┌────────

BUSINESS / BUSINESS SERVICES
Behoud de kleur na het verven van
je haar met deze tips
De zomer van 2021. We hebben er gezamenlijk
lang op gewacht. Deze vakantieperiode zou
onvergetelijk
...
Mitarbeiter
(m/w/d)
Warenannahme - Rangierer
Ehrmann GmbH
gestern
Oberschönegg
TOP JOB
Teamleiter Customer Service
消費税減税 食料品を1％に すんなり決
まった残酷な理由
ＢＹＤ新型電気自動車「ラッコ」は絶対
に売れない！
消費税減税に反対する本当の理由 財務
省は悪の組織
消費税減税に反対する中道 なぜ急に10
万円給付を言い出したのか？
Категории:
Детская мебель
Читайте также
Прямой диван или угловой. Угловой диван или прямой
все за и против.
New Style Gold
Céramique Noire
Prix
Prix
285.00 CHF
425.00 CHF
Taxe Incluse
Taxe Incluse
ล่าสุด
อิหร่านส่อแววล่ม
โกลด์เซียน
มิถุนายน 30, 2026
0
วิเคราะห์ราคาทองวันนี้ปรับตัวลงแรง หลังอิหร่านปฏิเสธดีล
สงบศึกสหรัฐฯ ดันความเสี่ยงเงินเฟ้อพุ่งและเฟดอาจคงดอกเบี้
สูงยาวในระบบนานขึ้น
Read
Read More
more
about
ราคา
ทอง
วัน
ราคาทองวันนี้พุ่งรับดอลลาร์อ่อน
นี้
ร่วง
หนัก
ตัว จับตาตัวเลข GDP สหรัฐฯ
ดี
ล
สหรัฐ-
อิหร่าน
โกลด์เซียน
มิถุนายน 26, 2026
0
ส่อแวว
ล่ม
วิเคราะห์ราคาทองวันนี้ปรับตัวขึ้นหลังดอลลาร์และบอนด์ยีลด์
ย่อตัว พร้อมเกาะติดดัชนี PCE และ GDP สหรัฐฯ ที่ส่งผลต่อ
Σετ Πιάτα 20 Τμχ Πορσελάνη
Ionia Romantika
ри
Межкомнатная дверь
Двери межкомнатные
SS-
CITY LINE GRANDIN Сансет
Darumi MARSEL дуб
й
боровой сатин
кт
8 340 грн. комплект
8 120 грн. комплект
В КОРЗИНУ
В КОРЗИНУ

└────────

Aim of the task:
State how many lines of the data contain the string "ราคาทองว". Reply with the number alone.

Written solution:
3